Monday, May 2, 2016
I'm pretty excited about this week. It is "I Read YA" week (#IReadYA).
I both read and write YA (Young Adult) fiction. Sometimes, I get asked about it. You know, because I am definitely not a teen.
But here's the thing...
When I was the target audience for YA books, I didn't read them. It wasn't a solid category for fiction when I was a teen. As a child, I did read books that would fit the category. I zipped through every Sweet Valley High book available in elementary school and gorged on Sweet Valley University and V.C. Andrews in middle school. I read a couple of Judy Blume novels and I wish I could go back in time and UNread the Fear Street books by R. L. Stine. I blame them for my inability to relax when alone in a house at night. I started writing my own myth retellings after reading a Christopher Pike novel. But I got bored with the "teen" section of the library quickly. Although, come to think of it, it wasn't a teen section. It was just the kids' section, and I didn't want to be a kid anymore.

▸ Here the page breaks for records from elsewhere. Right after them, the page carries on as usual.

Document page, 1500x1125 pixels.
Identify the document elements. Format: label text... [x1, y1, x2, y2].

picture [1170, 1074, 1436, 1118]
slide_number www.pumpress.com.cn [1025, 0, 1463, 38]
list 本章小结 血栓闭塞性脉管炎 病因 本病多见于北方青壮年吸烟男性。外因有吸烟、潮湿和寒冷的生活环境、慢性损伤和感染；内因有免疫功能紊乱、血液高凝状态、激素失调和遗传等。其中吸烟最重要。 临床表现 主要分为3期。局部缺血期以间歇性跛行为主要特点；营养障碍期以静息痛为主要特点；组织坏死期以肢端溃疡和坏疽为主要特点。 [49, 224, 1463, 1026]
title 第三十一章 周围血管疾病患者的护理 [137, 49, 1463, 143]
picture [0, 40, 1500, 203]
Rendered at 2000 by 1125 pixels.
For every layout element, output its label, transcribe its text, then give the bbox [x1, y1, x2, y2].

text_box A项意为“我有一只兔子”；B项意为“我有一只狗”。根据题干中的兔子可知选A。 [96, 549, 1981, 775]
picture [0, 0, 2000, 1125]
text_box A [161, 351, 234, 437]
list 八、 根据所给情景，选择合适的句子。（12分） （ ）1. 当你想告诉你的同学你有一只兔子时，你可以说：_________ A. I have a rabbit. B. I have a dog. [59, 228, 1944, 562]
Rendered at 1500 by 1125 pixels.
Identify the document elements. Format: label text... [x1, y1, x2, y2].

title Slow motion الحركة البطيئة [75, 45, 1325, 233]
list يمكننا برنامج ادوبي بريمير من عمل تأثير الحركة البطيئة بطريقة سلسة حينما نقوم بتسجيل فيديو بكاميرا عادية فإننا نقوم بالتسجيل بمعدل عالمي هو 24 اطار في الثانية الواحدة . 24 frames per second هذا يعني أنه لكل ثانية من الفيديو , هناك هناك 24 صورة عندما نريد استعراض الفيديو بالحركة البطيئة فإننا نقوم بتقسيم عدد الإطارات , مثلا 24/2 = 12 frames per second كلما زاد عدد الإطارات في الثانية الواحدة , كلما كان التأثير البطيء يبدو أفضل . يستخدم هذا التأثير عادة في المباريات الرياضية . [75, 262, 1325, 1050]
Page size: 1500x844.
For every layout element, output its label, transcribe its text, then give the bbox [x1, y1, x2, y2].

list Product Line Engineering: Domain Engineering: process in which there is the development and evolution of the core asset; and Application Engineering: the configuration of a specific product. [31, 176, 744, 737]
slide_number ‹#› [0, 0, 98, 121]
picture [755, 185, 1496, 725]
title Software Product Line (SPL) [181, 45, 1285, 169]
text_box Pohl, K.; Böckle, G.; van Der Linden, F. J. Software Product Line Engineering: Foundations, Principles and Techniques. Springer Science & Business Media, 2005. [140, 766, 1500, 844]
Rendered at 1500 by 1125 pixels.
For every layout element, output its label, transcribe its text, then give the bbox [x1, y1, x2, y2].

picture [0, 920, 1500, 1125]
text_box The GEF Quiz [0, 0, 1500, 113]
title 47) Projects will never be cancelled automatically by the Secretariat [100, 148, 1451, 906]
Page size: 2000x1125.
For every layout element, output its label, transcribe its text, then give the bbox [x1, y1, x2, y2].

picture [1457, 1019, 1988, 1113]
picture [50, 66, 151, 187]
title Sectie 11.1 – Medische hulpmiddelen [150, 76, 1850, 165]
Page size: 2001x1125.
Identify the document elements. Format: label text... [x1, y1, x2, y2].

By the time I was the target audience for YA fiction, I chose my library books from the grown-up shelves. I read the Hitchhiker's Guide books and the Mayfair Witches from Anne Rice. I loved Rebecca by Daphne du Maurier and read everything Amy Tan wrote faster than she could write it. I sobbed through The Green Mile and was glued to every page of Carrie. I snagged Dad's Pratchett novels. I swallowed whole volumes of Nikki Giovanni's poems. Cheap grocery store romance novels and even Nicolas Sparks made it into my backpack.
In other words, I read good books and not-so-good books and award winning writers and dime a dozen writers. If it was made available to me, I sucked it down and begged for more.
As an adult, I picked up Speak by Laurie Halse Anderson, and that's what first hooked me. I wanted to know where those kinds of books were when I was fifteen and in a terribly unhealthy relationship. Because almost every book I read dealt with adults in adult situations, I had no teen lens to look at my own situation through. I was viewing my struggle as stupid because it wasn't a struggle I saw mirrored in anything I read. I thought I was probably just being a baby about dating and sex and drinking and all of these other issues that were taking up space in my brain.
I recently read I'll Meet You There by Heather Demetrios and saw my own infatuation with a 19-year-old bad boy Marine. That story had a happier ending than mine, but I wondered how I might have been helped by a book like that when I was living a similar situation.
Once I read Speak, YA books became a staple in my "Mount To Be Read." There is just something about that time in a person's life. When you are sixteen, as far as you know, your whole life is stretching out before you. There are endless possibilities. You have not closed too many doors yet. On top of that, as a teen, I often felt adults didn't take me seriously, but now I see that I faced some really serious situations. I was often in over my head, but I still came up swinging.
Adolescence is a time in our lives that we are most like clay, in many ways. Everything that happens is molding the person we will become. Everything matters. Nothing is unimportant. As a writer, that is addicting. Symbols and meaning abound, hiding out in every corner, leaping off of every page.